Marriages are forced upon children as young as 11 in the US for reasons ranging from religious beliefs to poverty. Activists, some of whom are former victims themselves, are fighting hard for a nationwide law that prohibits the practice.
Mention child marriages and images of adolescent girls with middle-aged men sporting beards and wearing long traditional robes is what springs to mind for most people. It's a practise largely attributed to Middle Eastern and South Asian cultures, as if people in the West are no longer involved in such habits.
But contrary to widespread perceptions, child marriages are still prevalent in the United States as well. Even though the US government vehemently criticises other countries for their records of child marriages — a US State Department document describing it as a "human rights abuse that contributes to economic hardship," for instance — the numbers are quite shocking within US borders.
More than 167,000 children below the age of 17 have taken marital vows in 38 American states between 2000 and 2010, according to a report compiled by Unchained at Last, a non-profit organisation based in New Jersey.
Fraidy Reiss, the founder of Unchained at Last, was herself a victim of a forced marriage.
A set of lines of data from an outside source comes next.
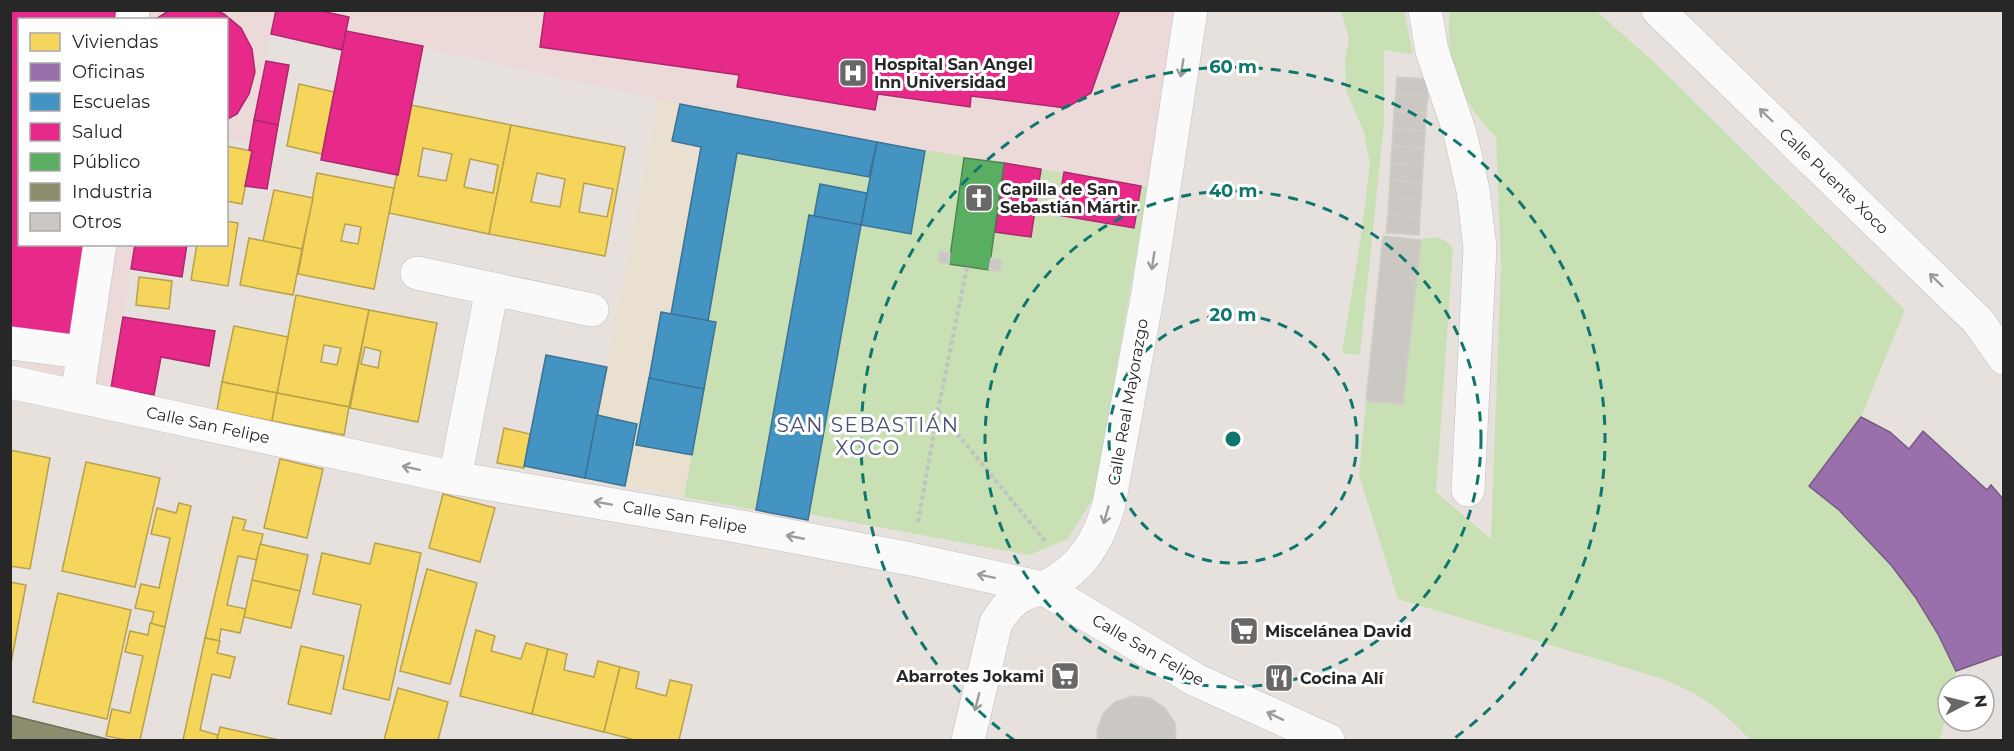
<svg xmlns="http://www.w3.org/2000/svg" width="2014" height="751" font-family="Montserrat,sans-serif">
<rect width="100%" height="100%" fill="#e6e1dc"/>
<polygon fill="#e9e0d0" points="659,99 877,142 808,519 585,478"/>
<g fill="#ecdad9">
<polygon points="11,11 276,11 250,142 227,139 226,20 20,20 20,244 135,245 111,388 11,364"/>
<polygon points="317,11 1175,11 1148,187 925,151 680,104 346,31 349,17"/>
</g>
<g fill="#c8e0b4">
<polygon points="1341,11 1404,11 1413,54 1384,50 1384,123 1360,355 1342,353 1362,229 1370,163 1364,132 1346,91 1345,58 1349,38"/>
<path d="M1450 11H1596L1654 62 1905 310 1861 417 1809 486C1864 530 1913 583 1944 647 1948 654 1956 664 1956 672 1956 675 1954 681 1953 685H1948V706L1940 740H1750C1722 709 1699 693 1660 678L1398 599 1359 475 1366 401 1403 404 1421 240C1435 235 1444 237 1453 249L1436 492 1491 539 1501 266 1496 137C1461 102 1444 61 1450 11Z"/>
<polygon points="877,142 1148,187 1094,497 1068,539 1029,555 809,514 866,193 820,184 814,216 809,216 756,510 684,497 716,323 708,321 737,153 869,177"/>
</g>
<g fill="#f6d55c" stroke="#b8a14c" stroke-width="1.5" fill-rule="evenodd">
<polygon points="299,84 334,92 322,154 287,146"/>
<path d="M411 105 511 125 489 234 389 213ZM423 148 452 154 446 181 418 176ZM470 159 498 165 493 193 464 187Z"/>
<path d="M511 125 625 147 605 256 489 234ZM537 173 565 179 560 207 531 202ZM584 183 613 189 607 217 579 212Z"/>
<polygon points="226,146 252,151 242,204 226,201"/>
<path d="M317 173 394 188 374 289 298 274ZM345 224 361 227 358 244 341 241Z"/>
<polygon points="274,190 313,198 302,249 263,241"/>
<polygon points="226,221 238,223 228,286 191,280 197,244 226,244"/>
<polygon points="249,238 302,249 293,295 240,285"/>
<polygon points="139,277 172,281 169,309 136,305"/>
<path d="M296 295 369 310 349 407 277 393ZM324 345 341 348 337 365 321 362Z"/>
<path d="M369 310 437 323 418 422 350 408ZM365 347 381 351 378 368 361 364Z"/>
<polygon points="234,326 288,337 277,393 222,382"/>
<polygon points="222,382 277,393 272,421 217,410"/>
<polygon points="277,393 349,407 344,435 272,421"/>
<polygon points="504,428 530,434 524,468 497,463"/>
<polygon points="10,450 50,458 30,569 10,566"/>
<polygon points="280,459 323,469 307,538 264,528"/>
<polygon points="86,462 160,478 135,587 62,571"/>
<polygon points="443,494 495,508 480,562 429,548"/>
<polygon points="179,503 191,506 165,627 151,624 154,612 135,608 141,584 159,588 170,538 151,534 157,508 176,513"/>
<polygon points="233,517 246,520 243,530 263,534 257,560 238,556 227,605 246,609 240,633 221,629 219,641 205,638"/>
<polygon points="375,543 421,553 389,700 343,689 361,605 313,594 322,553 370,564"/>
<polygon points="260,544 308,555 300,591 252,580"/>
<polygon points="427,569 477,583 450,684 400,671"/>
<polygon points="252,580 300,591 291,628 244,617"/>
<polygon points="10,582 26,585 10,668"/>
<polygon points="58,593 131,610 107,719 33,702"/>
<polygon points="150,623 165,627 140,740 126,740 106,736 112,709 130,713 143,656 125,652 130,631 148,635"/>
<polygon points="476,630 495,636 491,651 521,659 526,643 548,649 532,714 460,696"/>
<polygon points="205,638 220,641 217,653 235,657 230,678 212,674 200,730 218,735 217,740 183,740"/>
<polygon points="301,646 344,656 331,714 288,704"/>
<polygon points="548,649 567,654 564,670 594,677 598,661 620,667 604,732 532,714"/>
<polygon points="620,667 639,672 636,688 666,696 670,680 692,685 679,740 635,740 604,732"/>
<polygon points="398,688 448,702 438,740 384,740"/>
<polygon points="220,727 279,740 217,740"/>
</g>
<polygon fill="#9970ab" stroke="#775a83" stroke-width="1.5" points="1861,417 1890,432 1909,449 1923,431 1987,490 1991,485 2004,500 2004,654 1956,671 1938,634 1916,598 1891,565 1839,510 1809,486"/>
<g fill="#4393c3" stroke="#3b7394" stroke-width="1.5">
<polygon points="680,104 877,142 869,177 737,153 708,321 671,314 701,147 672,141"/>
<polygon points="877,142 925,151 911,234 861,225"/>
<polygon points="820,184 867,193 861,225 814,216"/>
<polygon points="809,215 861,225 808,520 756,510"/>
<polygon points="661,312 716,322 704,389 649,379"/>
<polygon points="546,355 607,367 585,478 524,466"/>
<polygon points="649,378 704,389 692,455 636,445"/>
<polygon points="597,415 637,424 625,486 585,478"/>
</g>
<g fill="#e7298a" stroke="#ad286c" stroke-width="1.5">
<polygon points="10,10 116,10 115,20 20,20 20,244 85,244 72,341 10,333"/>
<polygon points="170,10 215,10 224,14 241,28 252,49 255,72 249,94 237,114 226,120 226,20 154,20"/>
<polygon points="276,10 317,10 349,17 342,50 271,34"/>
<polygon points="545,10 1120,10 1091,93 1066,108 971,96 970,107 878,94 875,110 737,87 739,75 540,47"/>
<polygon points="346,31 423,46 398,175 321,160"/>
<polygon points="266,61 289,65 278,125 254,120"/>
<polygon points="254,120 278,125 267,189 245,186 252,151 249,150"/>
<polygon points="1004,163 1041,169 1031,237 995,232"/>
<polygon points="1064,172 1141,186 1134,228 1057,215"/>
<polygon points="135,244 187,244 182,277 131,269"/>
<polygon points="123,317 215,331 209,366 161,357 154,395 111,388"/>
</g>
<polygon fill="#5aae61" stroke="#4b8650" stroke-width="1.5" points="964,158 1004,163 989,270 949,264"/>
<polygon fill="#8c8c6e" stroke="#6e6e59" stroke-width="1.5" points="10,715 111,740 10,740"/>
<g fill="#cbc7c3" stroke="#d0cdc8" stroke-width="1.5">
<polygon points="1397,77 1428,79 1428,96 1396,94"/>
<polygon points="1396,94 1428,96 1426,113 1394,111"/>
<polygon points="1394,111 1426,113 1425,131 1393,129"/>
<polygon points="1393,129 1425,131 1424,148 1392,146"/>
<polygon points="1392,146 1424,148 1423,166 1391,163"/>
<polygon points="1391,163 1423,166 1422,183 1390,180"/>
<polygon points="1390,180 1422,183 1421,200 1389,197"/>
<polygon points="1389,197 1421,200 1420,217 1388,215"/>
<polygon points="1388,215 1420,217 1419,235 1386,233"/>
<polygon points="1383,236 1421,240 1403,404 1366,401"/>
<polygon points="940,251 950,253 949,264 938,262"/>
<polygon points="991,258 1002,260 1000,272 989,270"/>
<polygon points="1133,696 1150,698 1165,708 1175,723 1176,740 1098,740 1097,731 1103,714 1115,702"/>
</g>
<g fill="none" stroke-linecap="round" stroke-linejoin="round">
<g stroke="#bfbdbe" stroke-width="34">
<g id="minor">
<polyline points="1425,10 1432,51 1460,133 1473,190 1480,247 1468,490"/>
<polyline points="1658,10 1978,321 2004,358"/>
<polyline points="132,20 133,10"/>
<polyline points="417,273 592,310"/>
<polyline points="10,343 72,351"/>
<polyline points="10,382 455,478 742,527 911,559 1043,588 1196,680 1328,740"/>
<polyline points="77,397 100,244"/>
<polyline points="455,478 492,289"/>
<path d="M968 740 996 623C1004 609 1014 597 1030 592 1035 590 1041 589 1047 586 1082 569 1099 540 1109 504L1148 293 1191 10"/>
</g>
</g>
<g stroke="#c2c2c1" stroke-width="4" stroke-dasharray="4.5 3" stroke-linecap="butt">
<polyline points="938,410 1045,541"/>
<polyline points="918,522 938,410 967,267"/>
</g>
<use href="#minor" stroke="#fbfafa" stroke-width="33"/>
</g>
<defs><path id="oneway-shaft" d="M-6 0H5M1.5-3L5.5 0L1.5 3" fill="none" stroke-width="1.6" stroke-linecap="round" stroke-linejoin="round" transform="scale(1.5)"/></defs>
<g stroke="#9c9b9b">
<use href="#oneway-shaft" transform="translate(1182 68) rotate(99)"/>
<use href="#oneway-shaft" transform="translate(1766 115) rotate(-136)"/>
<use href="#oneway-shaft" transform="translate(1153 261) rotate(99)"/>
<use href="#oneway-shaft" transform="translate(1936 280) rotate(-136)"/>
<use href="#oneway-shaft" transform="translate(411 468) rotate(-168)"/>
<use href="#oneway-shaft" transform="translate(603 503) rotate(-170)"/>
<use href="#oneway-shaft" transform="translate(1106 515) rotate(106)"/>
<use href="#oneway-shaft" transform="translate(795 537) rotate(-169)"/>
<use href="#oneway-shaft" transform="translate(986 576) rotate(-168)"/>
<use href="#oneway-shaft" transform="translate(977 702) rotate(104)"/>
<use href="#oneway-shaft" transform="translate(1275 716) rotate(-155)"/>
</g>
<g fill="none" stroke="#0f766e" stroke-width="3" stroke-dasharray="10 8">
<circle cx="1233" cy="439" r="124"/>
<circle cx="1233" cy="439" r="248"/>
<path d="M1014 740A372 372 0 1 1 1452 740"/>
</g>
<defs>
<g id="hospital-square" transform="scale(1.5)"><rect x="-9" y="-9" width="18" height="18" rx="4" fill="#6a6866" stroke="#fff"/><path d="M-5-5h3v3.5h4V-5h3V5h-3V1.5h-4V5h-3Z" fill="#fff"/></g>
<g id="church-square" transform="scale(1.5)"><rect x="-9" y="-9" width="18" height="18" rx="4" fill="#6a6866" stroke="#fff"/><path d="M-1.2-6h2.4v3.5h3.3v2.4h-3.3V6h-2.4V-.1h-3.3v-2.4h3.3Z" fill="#fff"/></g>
<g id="supermarket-square" transform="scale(1.5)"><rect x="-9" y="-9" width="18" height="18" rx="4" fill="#6a6866" stroke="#fff"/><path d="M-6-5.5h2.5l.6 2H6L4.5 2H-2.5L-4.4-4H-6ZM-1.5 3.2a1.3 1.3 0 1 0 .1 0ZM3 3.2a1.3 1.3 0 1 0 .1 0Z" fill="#fff"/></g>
<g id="restaurant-square" transform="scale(1.5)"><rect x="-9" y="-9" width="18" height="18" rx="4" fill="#6a6866" stroke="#fff"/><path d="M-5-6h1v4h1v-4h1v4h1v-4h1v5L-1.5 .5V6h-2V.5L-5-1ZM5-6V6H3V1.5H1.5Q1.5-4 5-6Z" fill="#fff"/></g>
</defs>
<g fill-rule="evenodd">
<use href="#hospital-square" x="853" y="73"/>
<use href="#church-square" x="979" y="198"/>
<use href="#supermarket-square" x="1244" y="631"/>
<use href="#supermarket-square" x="1065" y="676"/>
<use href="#restaurant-square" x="1279" y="678"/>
</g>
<g text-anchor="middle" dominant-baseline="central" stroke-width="6" stroke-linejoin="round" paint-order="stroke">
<g font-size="16" font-weight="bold" fill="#272727" stroke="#fff" text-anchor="start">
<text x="874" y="64">Hospital San Angel<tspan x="874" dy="18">Inn Universidad</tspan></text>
<text x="1000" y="189">Capilla de San<tspan x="1000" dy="18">Sebastián Mártir</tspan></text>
<text x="1265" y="631">Miscelánea David</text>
<text x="1044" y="676" text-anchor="end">Abarrotes Jokami</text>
<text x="1300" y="678">Cocina Alí</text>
</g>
<g font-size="16" fill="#272727" stroke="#fff">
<text transform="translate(1834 181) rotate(44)">Calle Puente Xoco</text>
<text transform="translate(1128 402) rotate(-80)">Calle Real Mayorazgo</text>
<text transform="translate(208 425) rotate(12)">Calle San Felipe</text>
<text transform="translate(685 517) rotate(10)">Calle San Felipe</text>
<text transform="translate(1148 650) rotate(30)">Calle San Felipe</text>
</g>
<g font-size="20" letter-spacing="1.5" fill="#495176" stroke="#fff">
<text x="868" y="425">SAN SEBASTIÁN<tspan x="868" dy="23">XOCO</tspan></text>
</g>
</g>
<circle cx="1233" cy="439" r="9" fill="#0f766e" stroke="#fff" stroke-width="3"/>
<g font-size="18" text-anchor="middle" font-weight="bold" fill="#0f766e" stroke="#fff" stroke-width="6" stroke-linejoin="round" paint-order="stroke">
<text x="1233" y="73">60 m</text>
<text x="1233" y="197">40 m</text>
<text x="1233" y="321">20 m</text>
</g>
<rect width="2014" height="751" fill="none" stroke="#272727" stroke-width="24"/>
<rect x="18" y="18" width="210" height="228" fill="#ffffff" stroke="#a9a9a9" stroke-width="1.5"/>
<rect x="30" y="33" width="30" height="18" fill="#f6d55c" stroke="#a9a9a9" stroke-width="1.5"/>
<text x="72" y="48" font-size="18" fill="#272727">Viviendas</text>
<rect x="30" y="63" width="30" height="18" fill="#9970ab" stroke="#a9a9a9" stroke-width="1.5"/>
<text x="72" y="78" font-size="18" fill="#272727">Oficinas</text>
<rect x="30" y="93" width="30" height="18" fill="#4393c3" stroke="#a9a9a9" stroke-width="1.5"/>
<text x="72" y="108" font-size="18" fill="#272727">Escuelas</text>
<rect x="30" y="123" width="30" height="18" fill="#e7298a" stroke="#a9a9a9" stroke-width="1.5"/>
<text x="72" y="138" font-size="18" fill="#272727">Salud</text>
<rect x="30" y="153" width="30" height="18" fill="#5aae61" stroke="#a9a9a9" stroke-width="1.5"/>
<text x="72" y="168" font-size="18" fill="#272727">Público</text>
<rect x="30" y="183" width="30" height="18" fill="#8c8c6e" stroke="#a9a9a9" stroke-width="1.5"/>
<text x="72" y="198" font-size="18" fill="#272727">Industria</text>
<rect x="30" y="213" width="30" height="18" fill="#cbc7c3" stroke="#a9a9a9" stroke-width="1.5"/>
<text x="72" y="228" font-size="18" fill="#272727">Otros</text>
<g transform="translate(1966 703) rotate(83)"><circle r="28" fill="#ffffff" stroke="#a9a9a9" stroke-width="1.5"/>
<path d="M0-4.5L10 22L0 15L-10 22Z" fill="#6a6866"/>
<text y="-9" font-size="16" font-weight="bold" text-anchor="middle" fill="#272727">N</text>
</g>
</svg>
At age 19, her parents arranged a marriage for her, which turned out to be abusive in the first week.
"I was trapped for 15 years," she said in a recent podcast interview with the independent website, Tap into Westfield. "When I finally managed to escape, my family shunned me saying our daughter is dead."
Sherry Johnson is another former victim of child marriage. She was forced to marry her rapist, a member of her church, when she was just 11. A few years ago, she escaped her abuser and is now fighting to set a minimum age for marriage in Florida. Like in half of the US states, Florida has no marital age bar, and one child still gets married in the state every few days.
What does child marriage in the US look like?
The minimum age of marriage, according to US law, is 18. There is a legal gray zone, however — every state allows marriages of children below 18 with parental or judicial consent.
The underage marriages are happening in families practising various faiths: Christianity, Hinduism, Sikhism, Judaism, Islam, Mormonism and Buddhism.
Parents force their underage children to marry for various reasons. The main ones are: to control their sexuality; to protect the family "honour"; to protect perceived religious ideals. In many cases the motive is economic. Many of the children are married either for money or to someone living in a big city.
LEGALISING STATUTORY RAPE
Most of the marriages happen between underage girls and adult men. Though the sexual contact between them violates statutory rape laws, the marriage is still considered valid from a legal perspective.
REPUBLICANS REJECT BANS
After years of public outcry, New Jersey was supposed to be the first state to ban underage marriages but Governor Chris Christie vetoed the legislation in early May 2017. Christie argued that the proposed legislation did not "comport with the sensibilities and, in some cases, the religious customs, of the people of this state."
About 90 percent of married children in New Jersey are girls, a figure on par with global trends.
Similarly, the Republican-led House in New Hampshire rejected a bill in March 2017 that called for raising the marriage bar to 18 and ending child marriages.
HIGH DIVORCE RATE
Half of adolescent marriages in the US end up in divorce, according to a study. Apart from affecting girls' health, education and economic mobility, the underage married girls are at constant risk of experiencing domestic violence.
The public outcry and social activism has pushed eleven states to consider banning underage marriage. The state lawmakers who resist the legislation to end child marriage generally either believe that any legal measure could hamper religious freedom or they consider marriage as a better solution to teenage pregnancy than abortion.
LEGAL ACROSS THE US
Virginia is the only state where the legislation to ban child marriages has been passed. Even in progressive states like New York, little has been done to resolve the problem. A bill to end child marriage was introduced in the New York senate in February, seeking strict penalties against marriages involving under 17-year-olds. A month later, a new bill was introduced with a clause that allowed underage marriages with judicial approval, which was unanimously passed.
There is no legislation to raise the marriageable age bar or to ban child marriages in the other 38 states of the US.